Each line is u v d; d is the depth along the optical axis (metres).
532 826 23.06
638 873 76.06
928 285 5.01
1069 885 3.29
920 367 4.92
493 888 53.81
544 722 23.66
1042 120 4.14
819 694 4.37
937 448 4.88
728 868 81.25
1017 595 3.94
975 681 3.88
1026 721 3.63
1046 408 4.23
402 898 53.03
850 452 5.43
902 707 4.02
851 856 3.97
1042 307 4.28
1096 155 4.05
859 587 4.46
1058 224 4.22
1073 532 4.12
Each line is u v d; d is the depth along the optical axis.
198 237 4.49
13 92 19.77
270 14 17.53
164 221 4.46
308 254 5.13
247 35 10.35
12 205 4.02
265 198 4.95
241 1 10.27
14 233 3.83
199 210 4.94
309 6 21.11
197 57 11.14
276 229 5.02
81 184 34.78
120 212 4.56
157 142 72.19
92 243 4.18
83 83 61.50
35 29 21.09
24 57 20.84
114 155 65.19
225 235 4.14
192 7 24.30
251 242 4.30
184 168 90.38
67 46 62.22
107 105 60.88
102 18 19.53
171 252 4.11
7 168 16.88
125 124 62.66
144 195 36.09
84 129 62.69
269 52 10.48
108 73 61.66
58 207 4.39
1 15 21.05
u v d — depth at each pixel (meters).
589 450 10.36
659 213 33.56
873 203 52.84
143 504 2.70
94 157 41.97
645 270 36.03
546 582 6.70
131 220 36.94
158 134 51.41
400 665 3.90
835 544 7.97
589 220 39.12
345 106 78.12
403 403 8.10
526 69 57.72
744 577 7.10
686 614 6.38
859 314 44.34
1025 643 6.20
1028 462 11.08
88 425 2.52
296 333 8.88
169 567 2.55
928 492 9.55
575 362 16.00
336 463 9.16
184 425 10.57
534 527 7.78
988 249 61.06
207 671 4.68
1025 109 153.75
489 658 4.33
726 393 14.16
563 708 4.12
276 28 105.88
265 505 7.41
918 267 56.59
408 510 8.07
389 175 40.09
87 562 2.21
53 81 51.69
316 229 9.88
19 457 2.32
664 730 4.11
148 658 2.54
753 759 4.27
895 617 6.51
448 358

How to complete this task: Pick out each line above that includes "along" and show it.

Answer for the task:
Each line is u v d; d is the depth along the optical axis (metres).
Each line is u v d; d is the depth along the optical axis.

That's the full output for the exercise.